息子の場合、常にどこかしら体調が悪く痛みを感じない日はなかったそうです。
毎日登校するだけで精一杯の息子をみていて、私は私の感情の責任を息子に背負わせたくないなって思いました。
既に鉛のような重たい荷物をたくさん持っているのに、親の荷物まで息子に持たせるわけにはいかないなって…。
もう、そんな親には絶対にならないって前進しようともがき苦しむ息子を見て、心に強く誓いました。
私の感情は私のもの。
私が私の感情をコントロールする。
息子の一進一退にいちいち悲しんだり、落ちこんだり、望ましくない息子の言動や目の前のことにいちいち反応しないって決めました。

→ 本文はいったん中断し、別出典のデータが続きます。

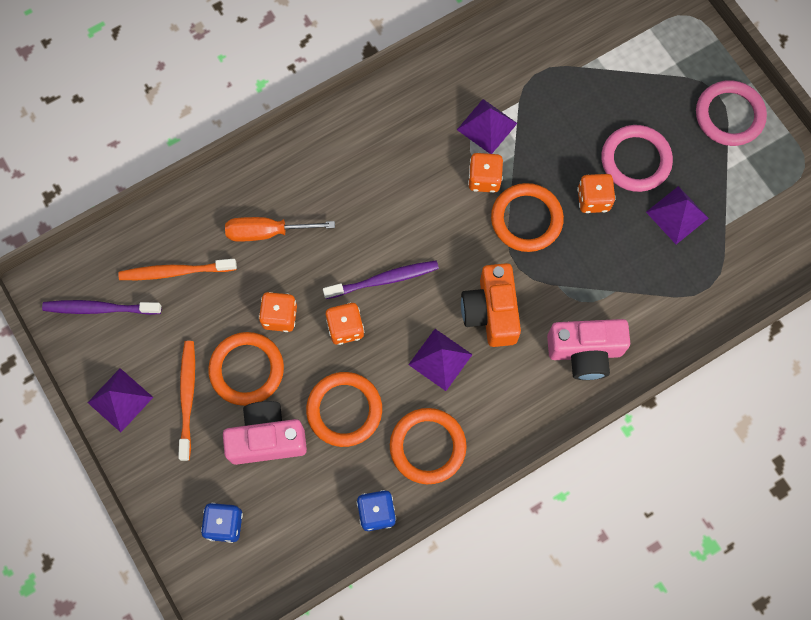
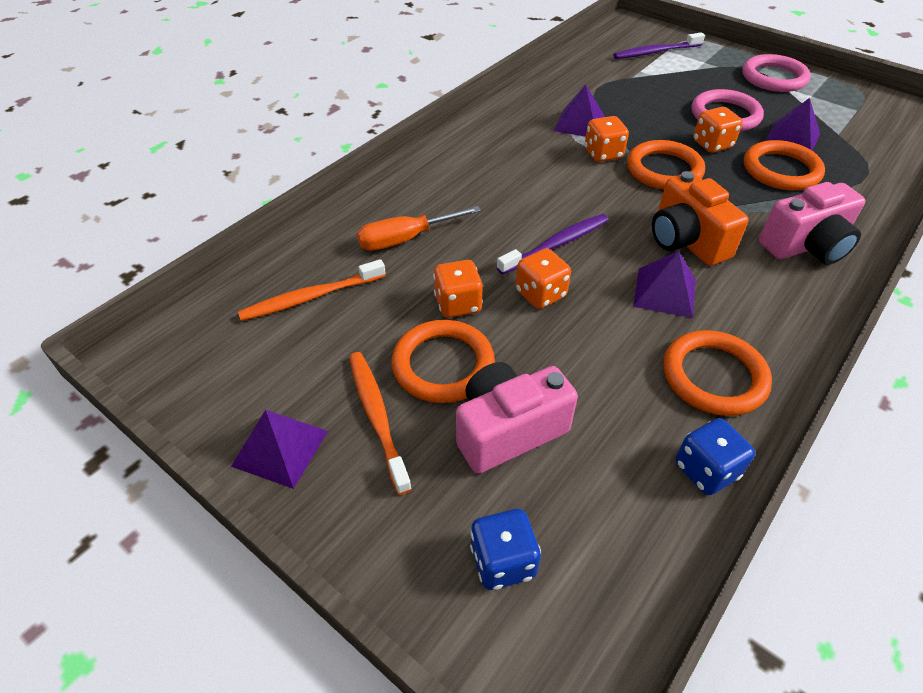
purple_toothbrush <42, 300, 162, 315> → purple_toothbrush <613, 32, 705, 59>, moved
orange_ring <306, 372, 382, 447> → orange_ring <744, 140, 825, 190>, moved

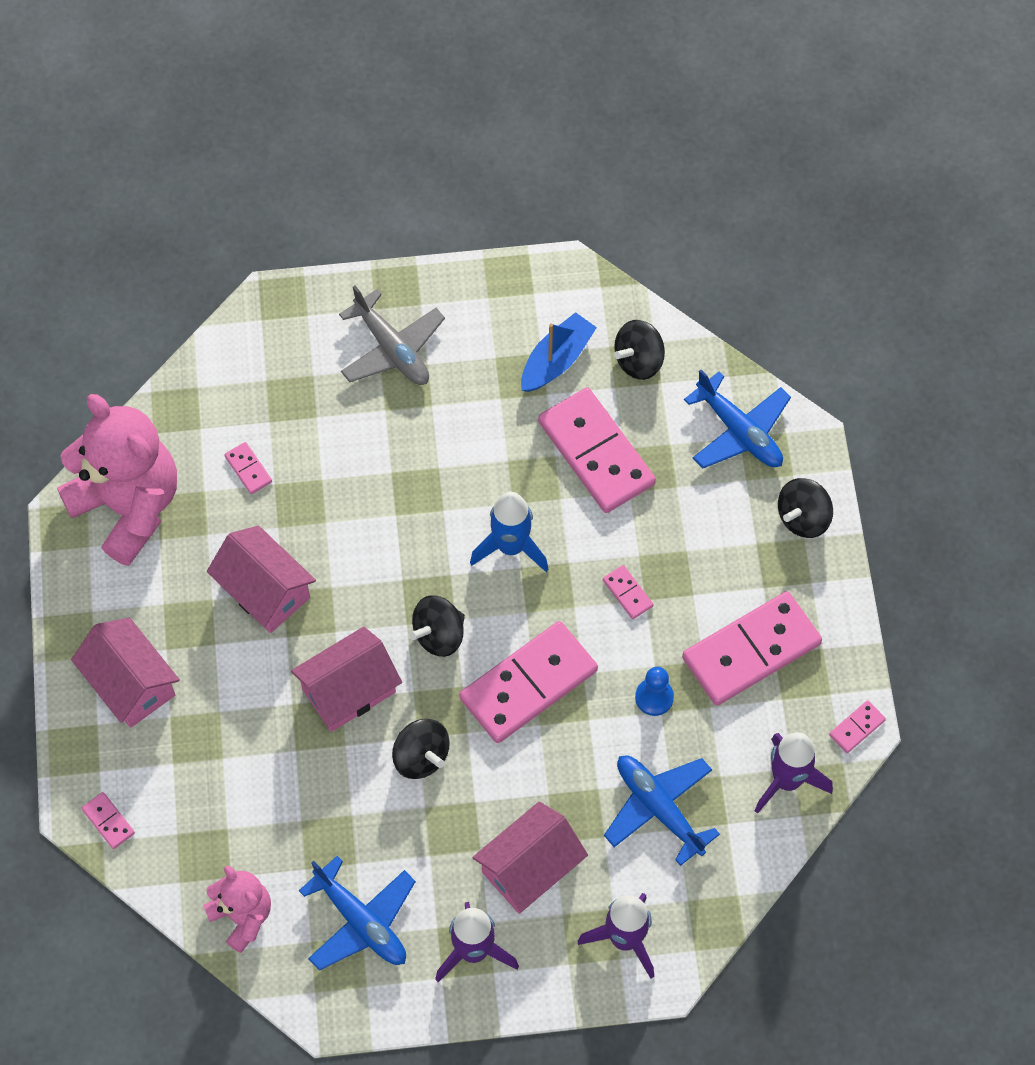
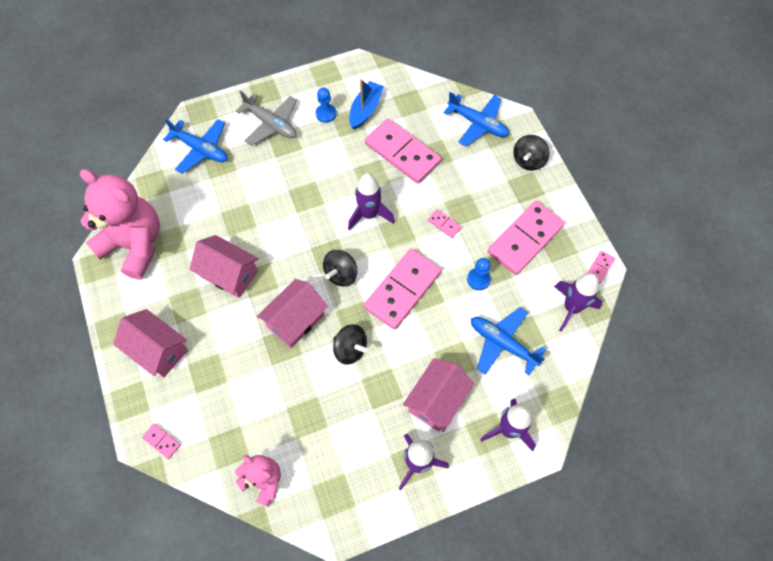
blue_plane <299, 856, 416, 971> → blue_plane <163, 119, 228, 174>, moved
- → blue_pawn <316, 88, 337, 123>
blue_rocket <470, 492, 549, 572> → purple_rocket <348, 173, 395, 231>
pink_domino <224, 442, 272, 494> → -
black_spinning_top <614, 320, 665, 380> → -

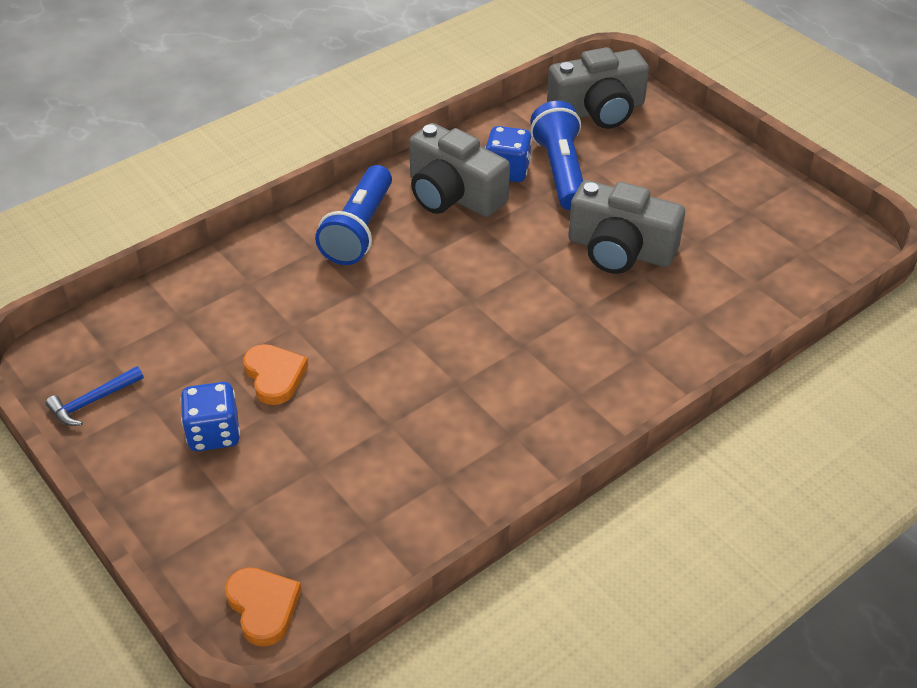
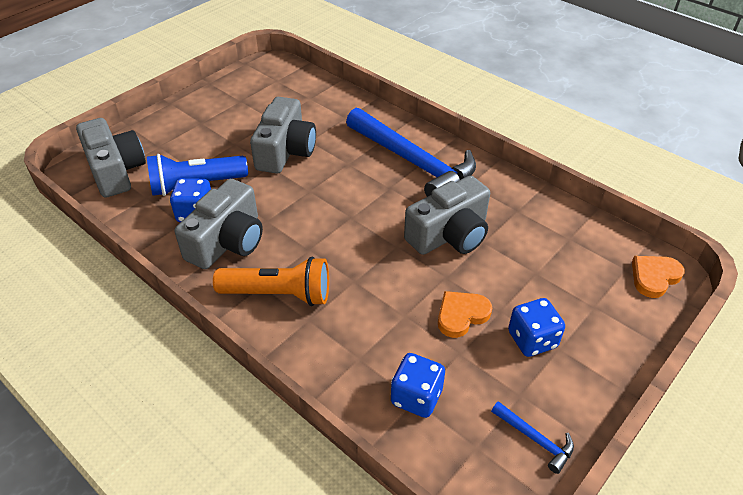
blue_flashlight <315, 165, 392, 265> → orange_flashlight <213, 257, 329, 306>
- → blue_hammer <346, 108, 476, 197>
- → blue_dice <391, 353, 445, 418>
- → grey_camera <404, 176, 490, 255>

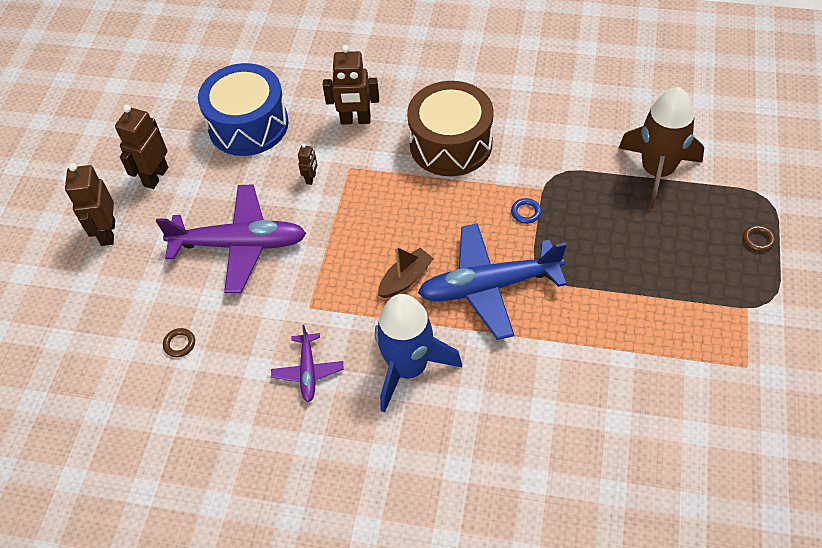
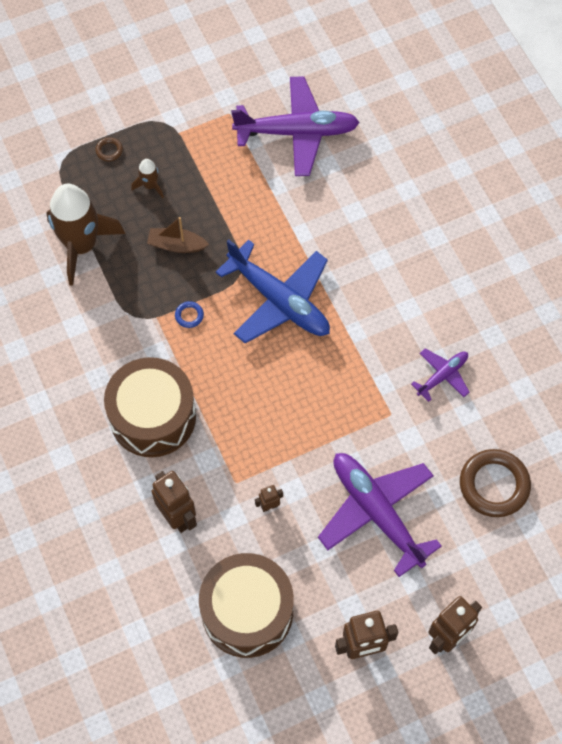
- → brown_rocket <131, 159, 164, 198>
brown_boat <378, 247, 434, 298> → brown_boat <147, 217, 209, 253>, moved
blue_drum <198, 63, 289, 156> → brown_drum <199, 553, 294, 658>
- → purple_plane <231, 76, 360, 176>
brown_ring <163, 328, 195, 357> → brown_ring <460, 449, 531, 517>, x2.33
blue_rocket <375, 294, 462, 413> → -

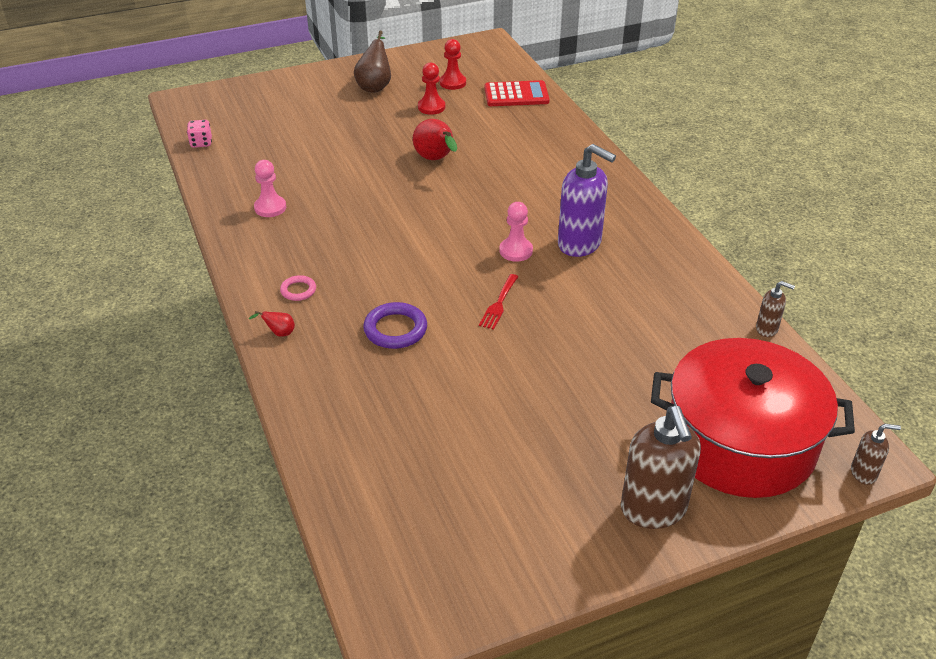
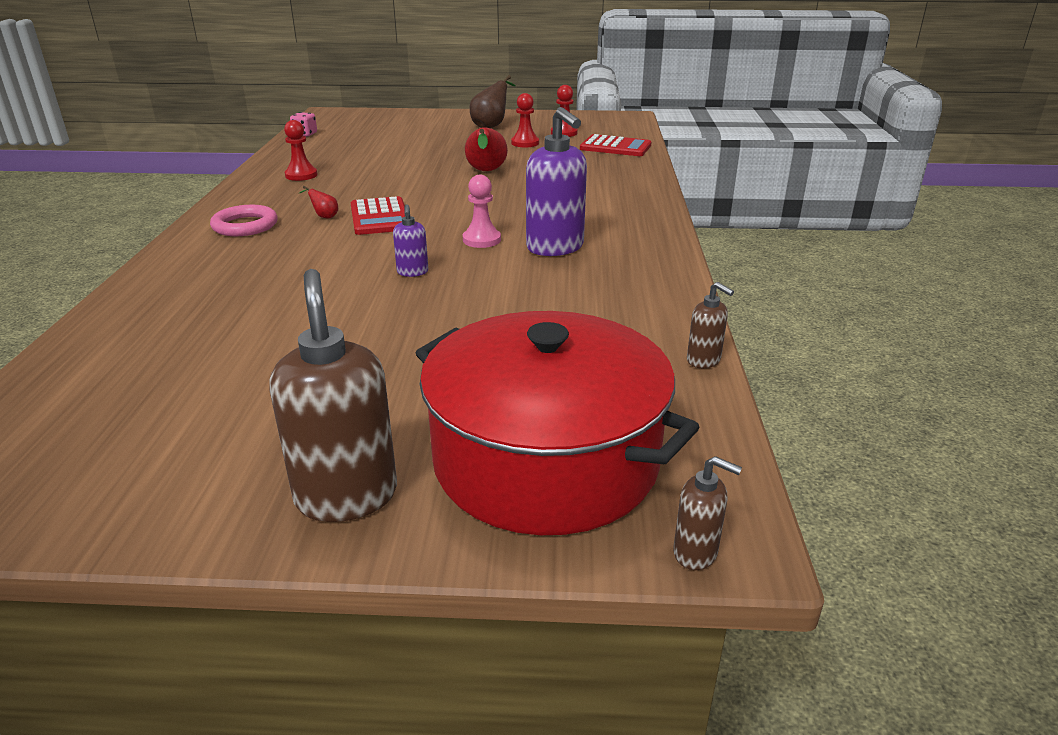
pink_ring <280, 275, 316, 301> → pink_ring <210, 205, 278, 236>, x1.70
brown_soap_dispenser <621, 406, 701, 529> → brown_soap_dispenser <269, 269, 397, 522>, 150 degrees clockwise
pink_pawn <254, 160, 286, 217> → red_pawn <284, 120, 317, 181>
red_pear <249, 311, 295, 337> → red_pear <298, 186, 338, 218>, moved
- → red_calculator <351, 196, 405, 235>
red_fork <479, 274, 518, 330> → purple_soap_dispenser <393, 204, 428, 277>
purple_ring <363, 302, 427, 349> → -

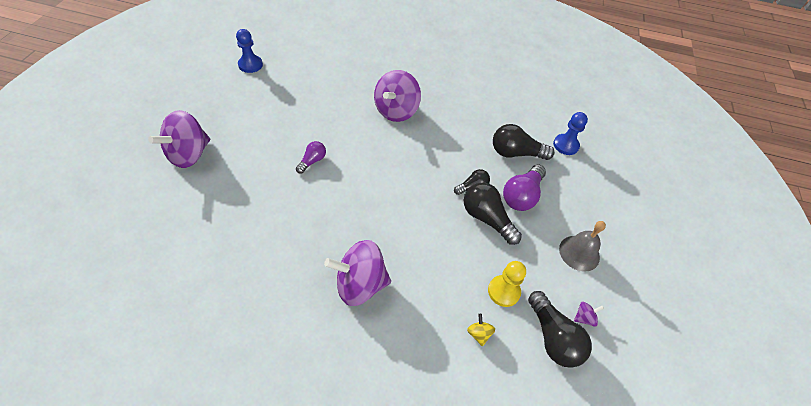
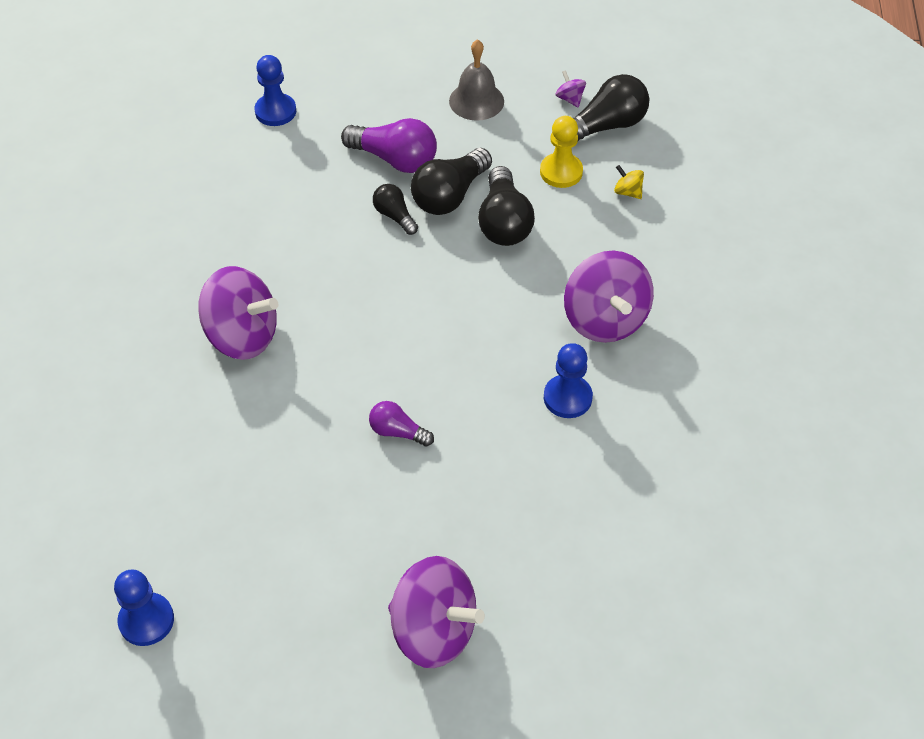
black_light_bulb <493, 124, 555, 160> → black_light_bulb <478, 166, 535, 246>, moved
- → blue_pawn <544, 343, 593, 418>
yellow_spinning_top <467, 314, 495, 347> → yellow_spinning_top <614, 165, 644, 199>, 60 degrees clockwise

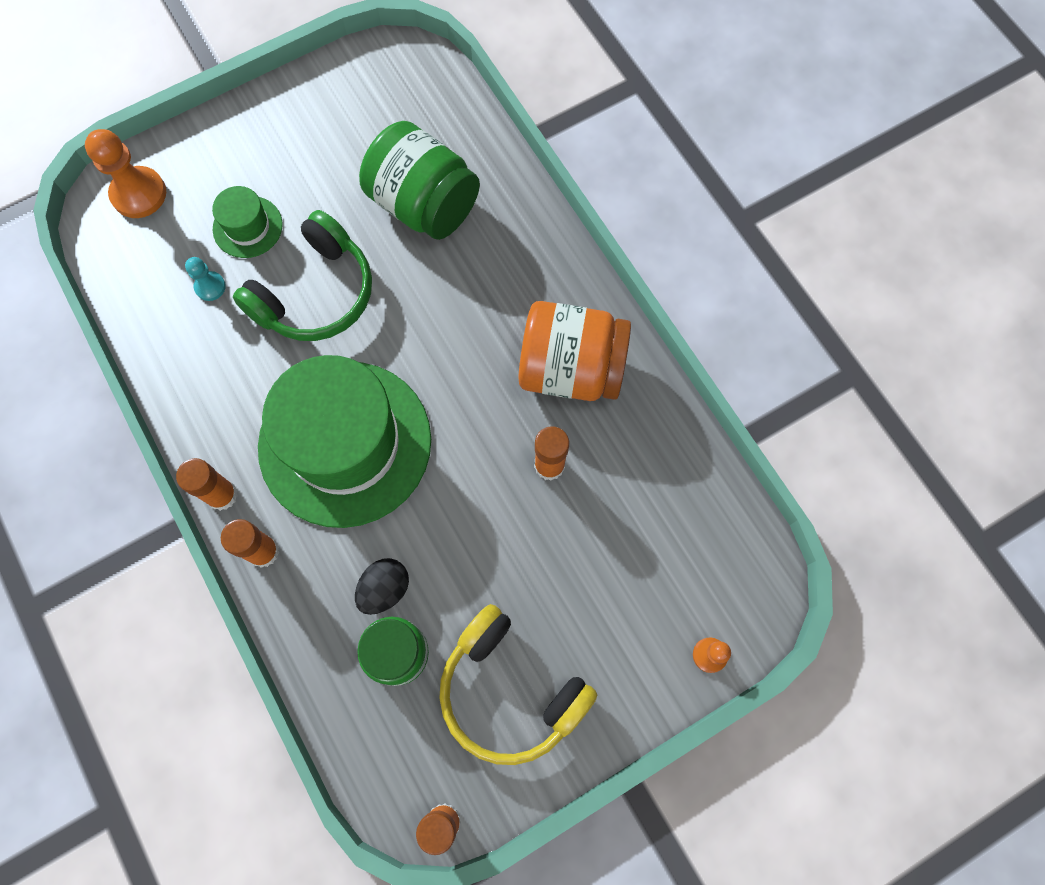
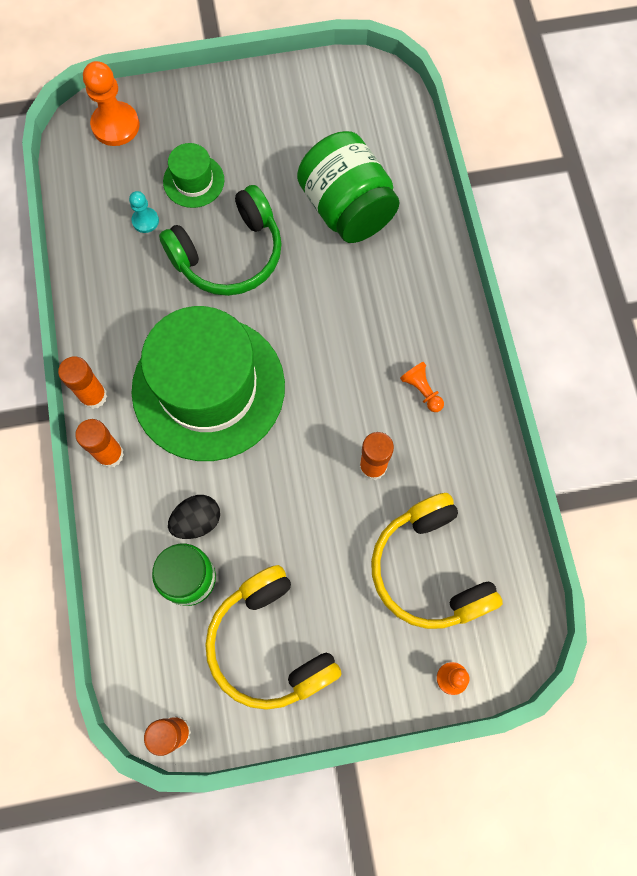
- → yellow_headphones <371, 493, 503, 629>
orange_jar <519, 301, 631, 401> → orange_pawn <400, 362, 444, 412>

私は息子に 「感情も思考も自分でコントロールができるし、人は変われるんだ!」って伝えられるように、私が率先して苦手なことにもチャレンジするし、「出来ない」って言わないで、どうやったら出来るのか方法を考えるようにしたり、いつもニコニコ笑顔で楽しく生活することを心がけています。
「行動することで思考は変わる」
私は息子に背中で伝えていきたい。 行動することで伝えたい。
まずは、私から変わる!
踏切の前でじっと動けずにいた息子はどんな思いだったんだろう…。
どれほどの力を振り絞って、その場に立っていたんだろう。
問題を乗り越える力を親子でつけていく。
不登校を乗り越えていく過程で、私たち親子はともに強くたくましくなれました。
踏切の前で動けない息子を思い出した時、今の私達の姿をその頃の自分や息子に見せたらどう思うかな?ってイメージしてみました。
今の息子はきっと、過去の踏切を渡れない息子に笑顔で「大丈夫だよ」って声をかけて手を引いて踏切を渡ってあげるだろうなって思いました。
私も過去の私に「大丈夫だよ。上手くいくよ」って声をかけて抱きしめてあげると思います。
今がどんなに辛くても、すべてのことがリソースに変わるよ。
数年後には笑い話になっているからね。
そんな風に、イメージの中で過去に頑張った自分と息子を褒めて認めて労って、たくさん抱きしめてあげました。